Assigned task >>
In the entries below, find the line with "Rendered at 1241 by 1754 pixels." and print exactly every line from there up to and including the line with "Document page, 1275x1650 pixels.", with no other lines.

Source data >>
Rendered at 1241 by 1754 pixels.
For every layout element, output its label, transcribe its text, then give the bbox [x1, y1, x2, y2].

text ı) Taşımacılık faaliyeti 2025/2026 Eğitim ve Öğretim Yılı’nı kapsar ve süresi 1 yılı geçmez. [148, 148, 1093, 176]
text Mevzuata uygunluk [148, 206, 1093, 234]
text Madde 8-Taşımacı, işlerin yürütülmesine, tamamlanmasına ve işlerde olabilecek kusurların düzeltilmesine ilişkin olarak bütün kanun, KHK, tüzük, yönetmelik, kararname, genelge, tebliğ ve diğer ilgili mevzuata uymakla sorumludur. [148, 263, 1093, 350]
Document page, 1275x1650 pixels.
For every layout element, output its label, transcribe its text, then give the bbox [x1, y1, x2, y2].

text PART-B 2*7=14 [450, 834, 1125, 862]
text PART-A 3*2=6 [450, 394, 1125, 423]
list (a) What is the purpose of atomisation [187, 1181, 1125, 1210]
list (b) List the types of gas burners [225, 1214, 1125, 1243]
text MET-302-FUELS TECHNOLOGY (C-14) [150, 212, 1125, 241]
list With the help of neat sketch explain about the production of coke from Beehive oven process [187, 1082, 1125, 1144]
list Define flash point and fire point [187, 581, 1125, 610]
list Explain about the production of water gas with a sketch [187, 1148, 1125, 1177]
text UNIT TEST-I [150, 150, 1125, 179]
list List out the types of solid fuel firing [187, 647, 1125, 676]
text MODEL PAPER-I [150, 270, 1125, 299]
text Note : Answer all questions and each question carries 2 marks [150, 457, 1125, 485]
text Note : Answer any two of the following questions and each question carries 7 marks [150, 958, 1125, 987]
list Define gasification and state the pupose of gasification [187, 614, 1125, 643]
* * *
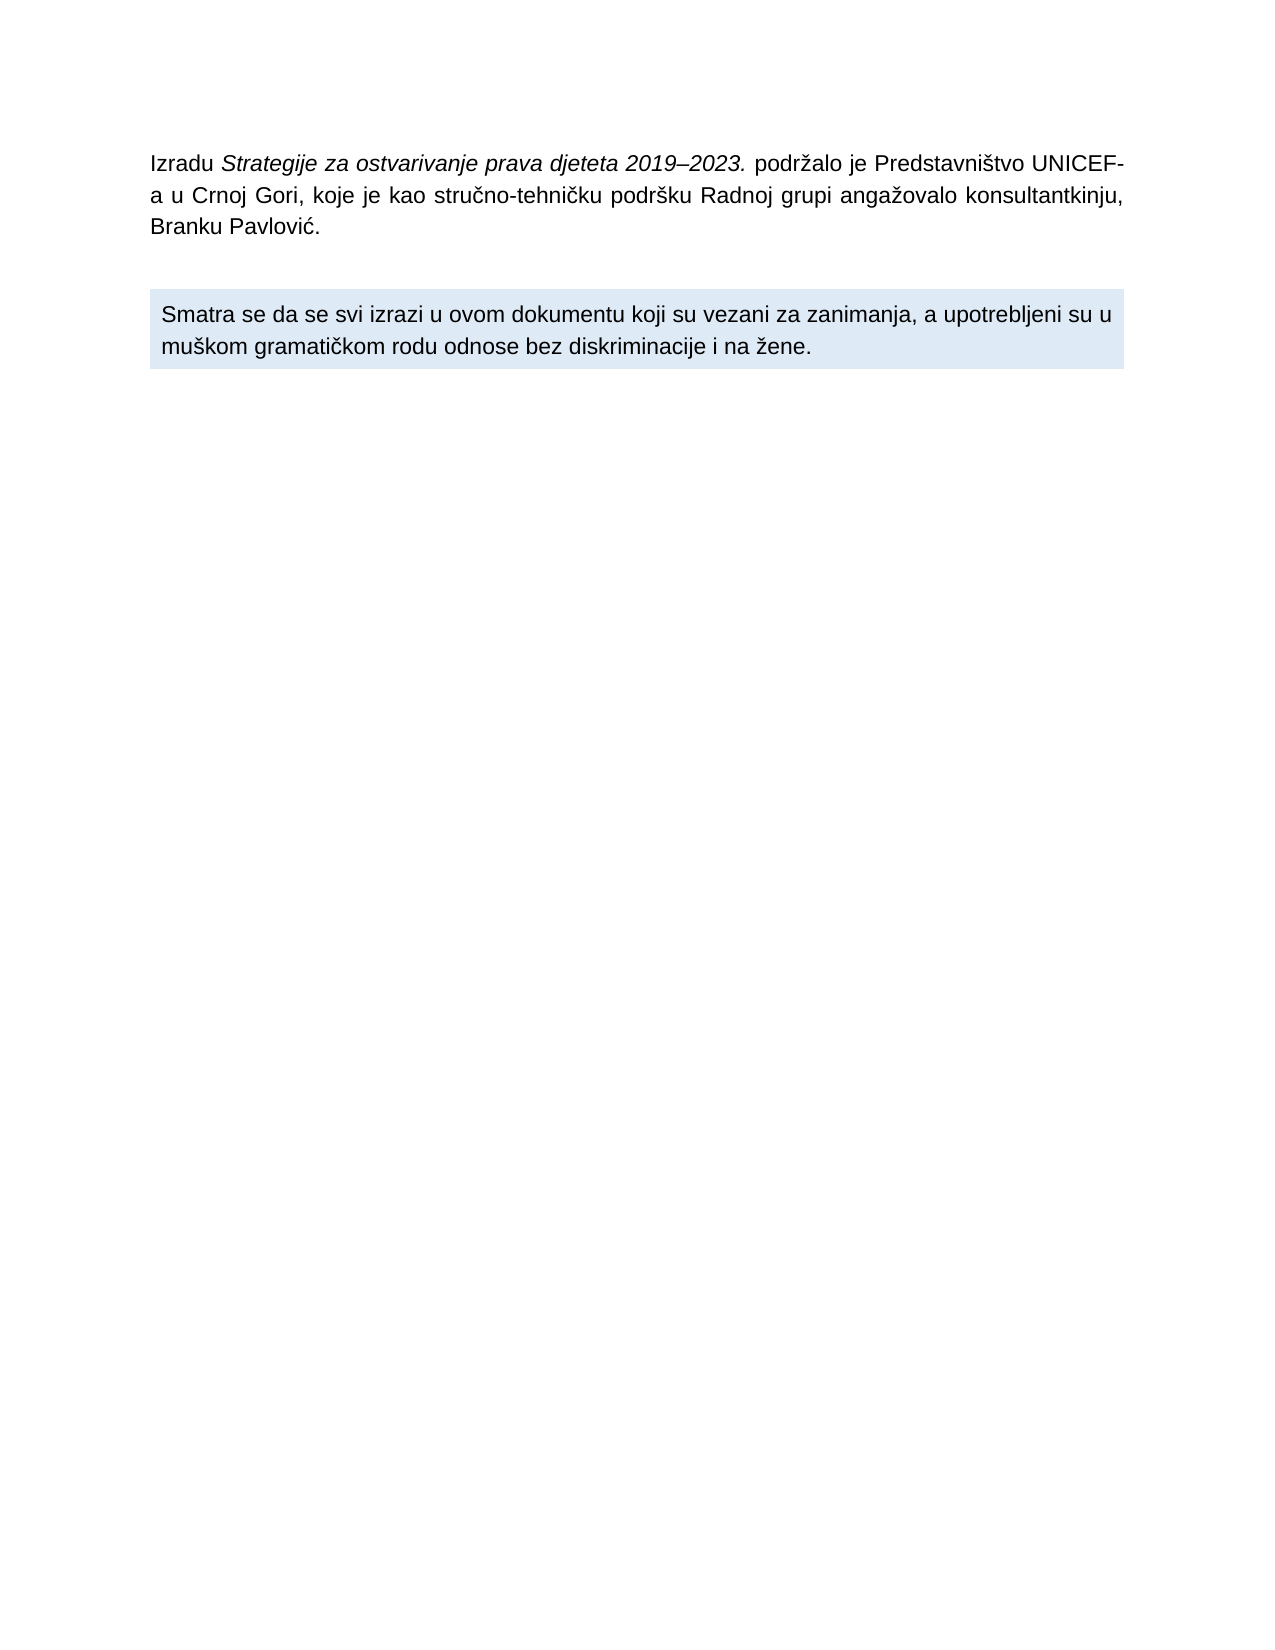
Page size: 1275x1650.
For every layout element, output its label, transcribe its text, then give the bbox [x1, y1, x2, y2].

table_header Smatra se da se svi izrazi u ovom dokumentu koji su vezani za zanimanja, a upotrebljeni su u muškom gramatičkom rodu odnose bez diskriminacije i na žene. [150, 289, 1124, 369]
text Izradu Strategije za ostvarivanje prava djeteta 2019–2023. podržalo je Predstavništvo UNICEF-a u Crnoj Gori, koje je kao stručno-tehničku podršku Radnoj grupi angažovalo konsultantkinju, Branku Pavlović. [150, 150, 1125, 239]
---
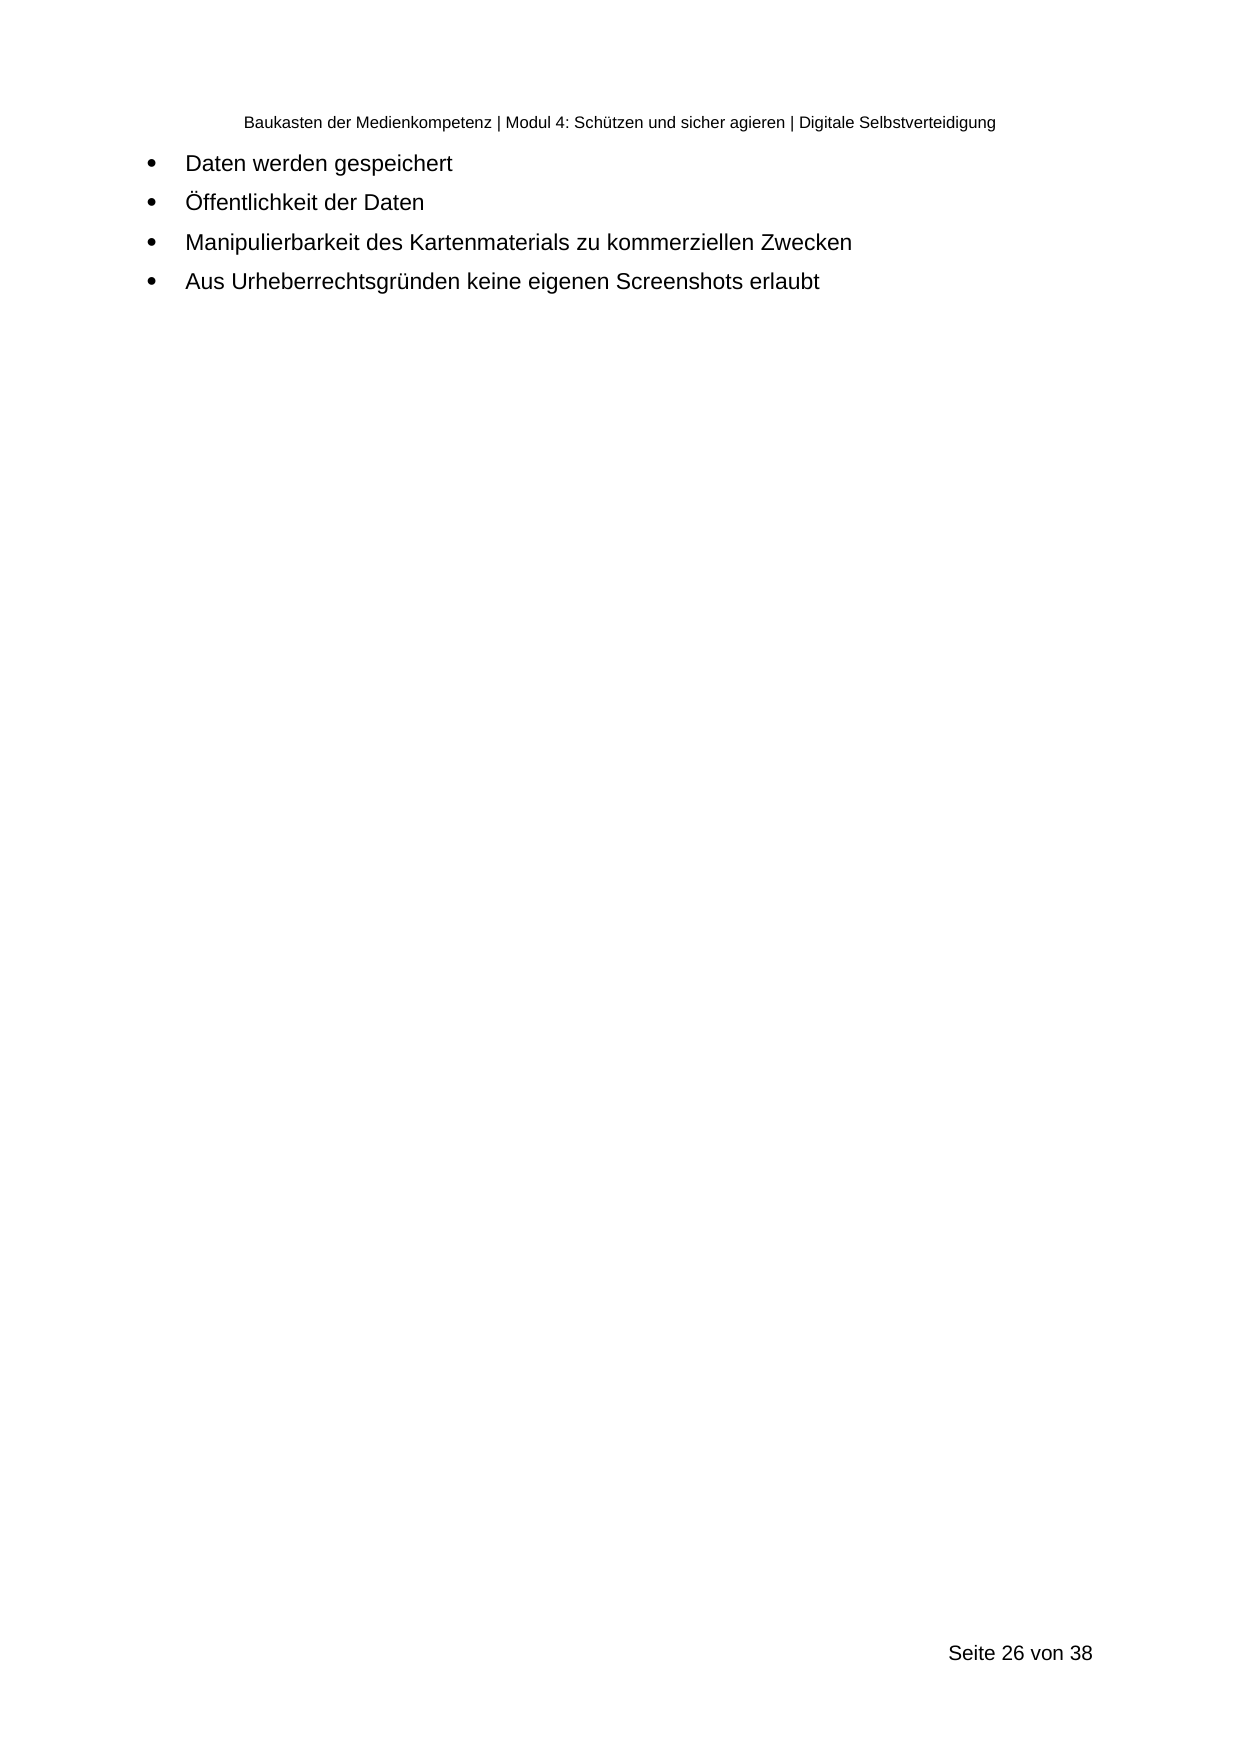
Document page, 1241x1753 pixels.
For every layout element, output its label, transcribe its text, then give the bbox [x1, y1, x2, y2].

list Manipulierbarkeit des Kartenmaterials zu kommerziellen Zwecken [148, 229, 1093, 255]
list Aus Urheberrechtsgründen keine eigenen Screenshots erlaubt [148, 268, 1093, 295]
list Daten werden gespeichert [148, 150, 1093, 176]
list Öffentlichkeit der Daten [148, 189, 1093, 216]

Answer to this task >>
Rendered at 1241 by 1754 pixels.
For every layout element, output its label, transcribe its text, then give the bbox [x1, y1, x2, y2].

text ı) Taşımacılık faaliyeti 2025/2026 Eğitim ve Öğretim Yılı’nı kapsar ve süresi 1 yılı geçmez. [148, 148, 1093, 176]
text Mevzuata uygunluk [148, 206, 1093, 234]
text Madde 8-Taşımacı, işlerin yürütülmesine, tamamlanmasına ve işlerde olabilecek kusurların düzeltilmesine ilişkin olarak bütün kanun, KHK, tüzük, yönetmelik, kararname, genelge, tebliğ ve diğer ilgili mevzuata uymakla sorumludur. [148, 263, 1093, 350]
Document page, 1275x1650 pixels.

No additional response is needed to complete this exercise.